There was a momentary flicker of surprise in the narrowed gaze—which Essie counted as a small triumph; he had clearly assumed everyone knew who the great Xavier Grey was, she thought nastily—before he said, ‘I’m sorry. How remiss of me. I think I must have assumed your aunt and uncle would have told you the names of the new contingent added to Enoch’s family.’ His tone was wry. ‘My name is Xavier Grey and I am totally at your disposal.’

Far more than he thought, right at this moment. Essie smiled sweetly.

‘Hello, Xavier Grey,’ she said with honeyed charm.

‘Hello, Janice.’ He was out to seduce, all right. The deep voice was seriously sensual, and Essie could have giggled if it weren’t for the sudden alarms that had gone off all over her body. He was too good at this, that was the trouble, she told herself quickly, and in this particular instance that suggested a great deal of experience. The warm, smoky tone of his voice, the mellowing of that harsh, rugged face and the deliciously tempting smell of his aftershave all spoke of a dedicated wolf in sheep’s clothing. Well, perhaps not his aftershave, she admitted to herself in the next instant; that was probably just part of the man himself. But the rest… It was a definite practised, tried and tested come-on and no doubt had rendered Xavier dividends in the past. But not today, and not with her.

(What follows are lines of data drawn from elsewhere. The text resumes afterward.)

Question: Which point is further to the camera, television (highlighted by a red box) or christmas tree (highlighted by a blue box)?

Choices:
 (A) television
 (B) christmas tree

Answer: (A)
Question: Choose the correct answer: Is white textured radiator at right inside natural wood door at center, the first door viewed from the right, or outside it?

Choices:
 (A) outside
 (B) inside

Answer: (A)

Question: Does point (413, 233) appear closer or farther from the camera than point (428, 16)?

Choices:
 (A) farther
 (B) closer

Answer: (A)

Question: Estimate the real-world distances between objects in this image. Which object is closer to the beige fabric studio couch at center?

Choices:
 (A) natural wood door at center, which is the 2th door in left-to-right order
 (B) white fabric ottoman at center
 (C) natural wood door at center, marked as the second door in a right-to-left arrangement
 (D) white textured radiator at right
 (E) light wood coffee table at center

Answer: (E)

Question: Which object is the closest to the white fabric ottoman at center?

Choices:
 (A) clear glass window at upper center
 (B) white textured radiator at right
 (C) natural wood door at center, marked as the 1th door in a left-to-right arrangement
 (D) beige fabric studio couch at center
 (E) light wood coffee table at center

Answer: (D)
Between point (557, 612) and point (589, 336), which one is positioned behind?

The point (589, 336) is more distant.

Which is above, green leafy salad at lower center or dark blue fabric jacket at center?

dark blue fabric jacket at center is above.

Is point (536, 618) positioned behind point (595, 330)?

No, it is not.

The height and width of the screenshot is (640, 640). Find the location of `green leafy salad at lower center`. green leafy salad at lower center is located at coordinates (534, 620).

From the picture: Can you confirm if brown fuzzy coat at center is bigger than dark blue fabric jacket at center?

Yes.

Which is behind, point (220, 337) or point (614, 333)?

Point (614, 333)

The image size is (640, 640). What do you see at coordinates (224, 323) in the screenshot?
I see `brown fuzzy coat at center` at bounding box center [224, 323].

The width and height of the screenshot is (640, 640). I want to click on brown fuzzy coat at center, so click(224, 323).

She nestled back against him, trying to ignore how perfectly her head fitted under his chin and how it felt to be in the arms of a virile, powerful man like him, telling herself she owed it to all the other women in the world to teach him that all cats weren’t grey in the dark. But the touch of sanctimonious self-righteousness was swiftly dispelled by her innate honesty. She was doing this for herself, no one else and he deserved it; he really did.

‘How old are you, Janice?’

There was a note to his voice now she couldn’t quite place and it made her tilt her face to his again. ‘You mean the family grapevine hasn’t dotted the i’s and crossed the t’s?’ she asked lightly. ‘I would have thought you’d have been given the low-down, on both sides, to the last tiny detail.’

His eyes crinkled and her stomach flipped, and this time it was nothing to do with the crab and prawn cocktail. ‘Family gossip is the worst thing,’ he agreed softly.

‘Isn’t it just?’ She dimpled up at him, batting her eyelashes in true Hollywood style. ‘But thorough.’

‘You’re twenty years old, unattached, and determined to branch out into the precarious world of entertainment—their opinion, not mine,’ he added hastily.

‘That’s what they told you about little old Janice Beaver?’ Essie asked teasingly.

‘Uh-huh.’

‘Then I guess I can’t argue with it.’

He nodded slowly. ‘How old do you think I am?’ he asked after a long moment.

Oh, help. Essie kept her face fixed in its come-hither mode as her mind sought a throwaway line to finish what had become a minefield and came up empty. ‘I don’t know; thirty, thirty-one maybe?’ she suggested with a winsome smile. He looked to be in his late thirties, maybe early forties, but that wouldn’t win her any prizes in this sweepstake.